The Ground Beneath My Feet
- Emma Simmonds
- 15 June 2020
The impact of an exhausting workload is examined in a smart drama from Marie Kreutzer
A punishing work situation finds a parallel in mental illness in this smartly constructed drama from Austrian writer-director Marie Kreutzer. Asking us to consider the price of careers that become all-consuming, The Ground Beneath My Feet lasers in on a workaholic management consultant, whose messy personal life intrudes inconveniently on her obsessive professional focus.
Valerie Pachner (A Hidden Life) is our initially hard to grasp heroine Lola, an impeccably turned out Austrian businesswoman working for a German company. She has carefully compartmentalised her traumatic childhood and its continuing complications as she rises rapidly through the ranks, aided and sometimes annoyingly thwarted by Elise (Mavie Hörbiger), the boss she is secretly sleeping with.
When her schizophrenic older sister Conny (Pia Hierzegger), who raised her for a time and for whom she is now legally responsible, attempts suicide and is recommitted to a psychiatric facility, Lola's worlds collide. She starts receiving phone calls from her apparently sedated and restrained sibling that surely can't have been made. Is Lola suffering from the same genetic condition, or is she working herself into mental decline?

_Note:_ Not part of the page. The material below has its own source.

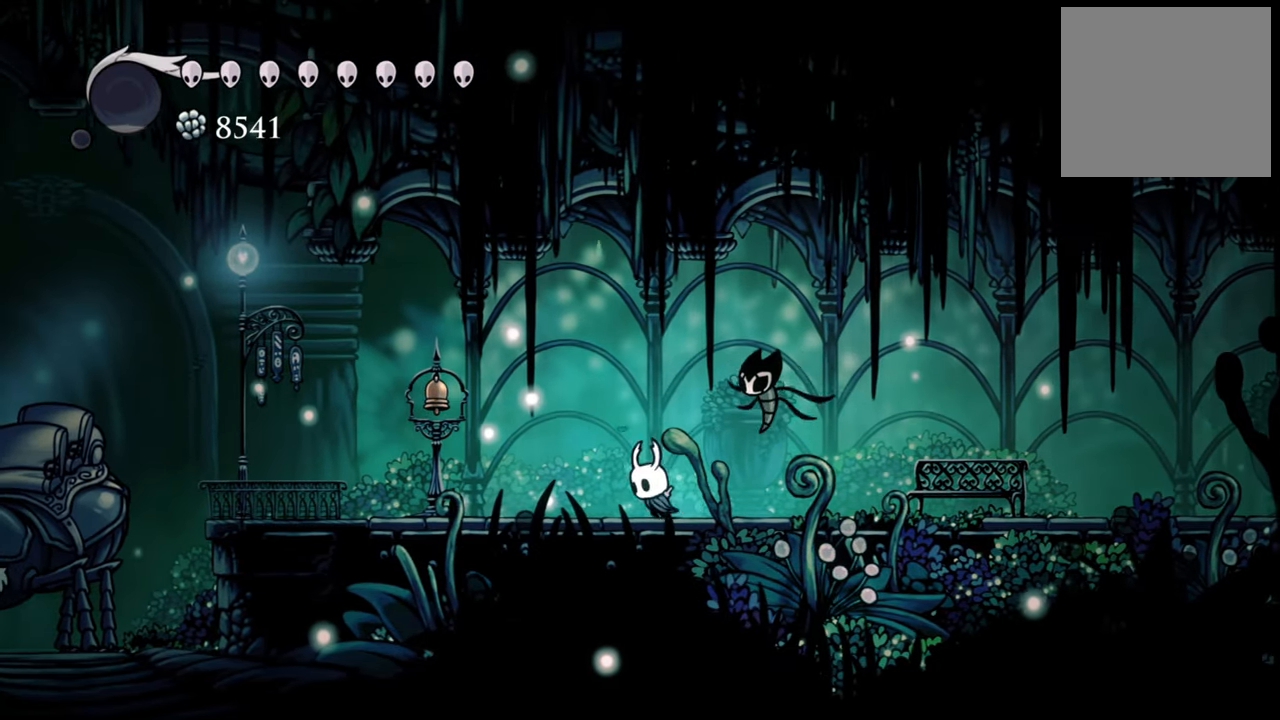
{"buttons": ["X"], "events": [[180, "DPAD_LEFT", "up"], [180, "X", "down"], [340, "X", "up"], [440, "X", "down"]]}
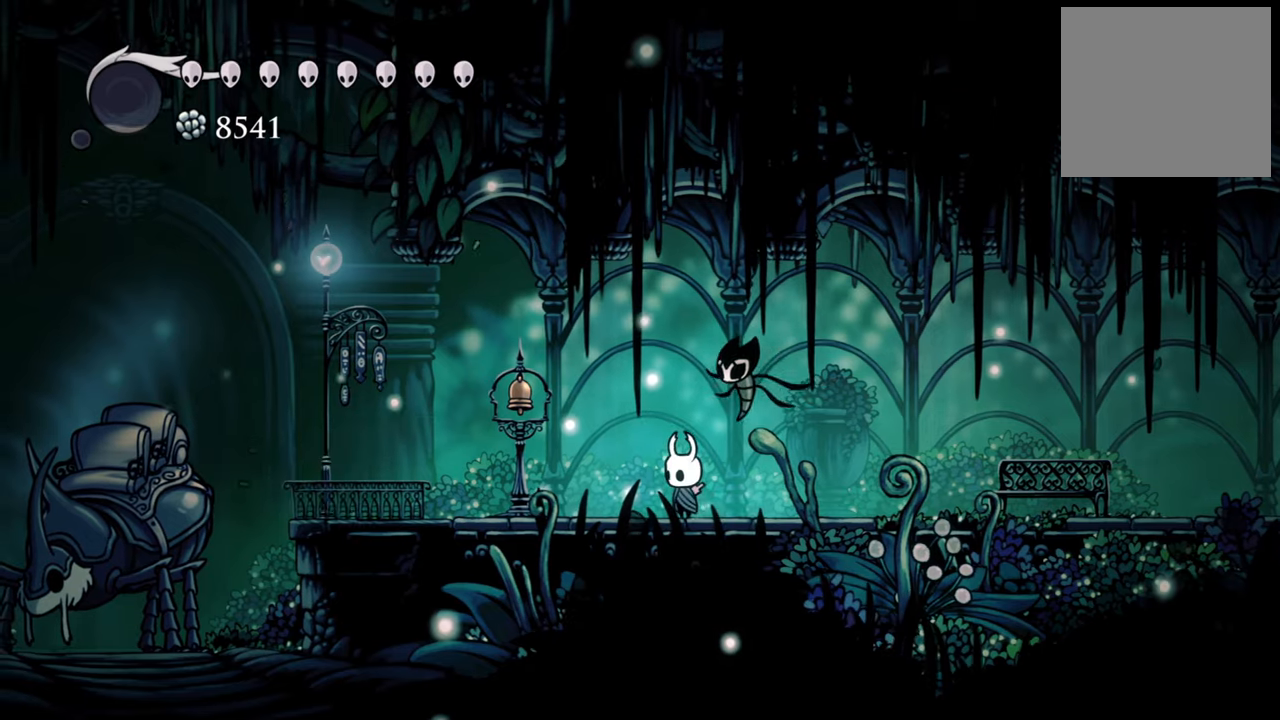
{"buttons": ["DPAD_LEFT"], "events": [[100, "X", "up"], [200, "X", "down"], [320, "X", "up"], [500, "DPAD_LEFT", "down"]]}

Conny is ruled by seesawing, ugly, unpredictable emotion, whilst Lola is so controlled and efficient that she at times resembles an automaton, working in an industry that pays no heed to human limitations and needs. Her and her colleagues are asked to forgo sleep, outside relationships, downtime, proper nourishment; it's normal to abuse medication in order to continue to function in this abnormal state, while the competitive environment can lead to ruthlessness and paranoia. And, although it seems impossible not to, burning out in this business is viewed as poison to the brand.
If The Ground Beneath My Feet incorporates elements of the psychological thriller as its protagonist loses her grip on reality, it is not wedded to genre tropes. Rather, it's terrifyingly credible in its depiction of the stress and slog of extreme work pressure. With the film's concerns personified by a marvellous Pachner, who gives a clench-jawed, emotional pressure cooker of a performance, it wonders: what have we come to when it's acceptable to sacrifice our sanity for success?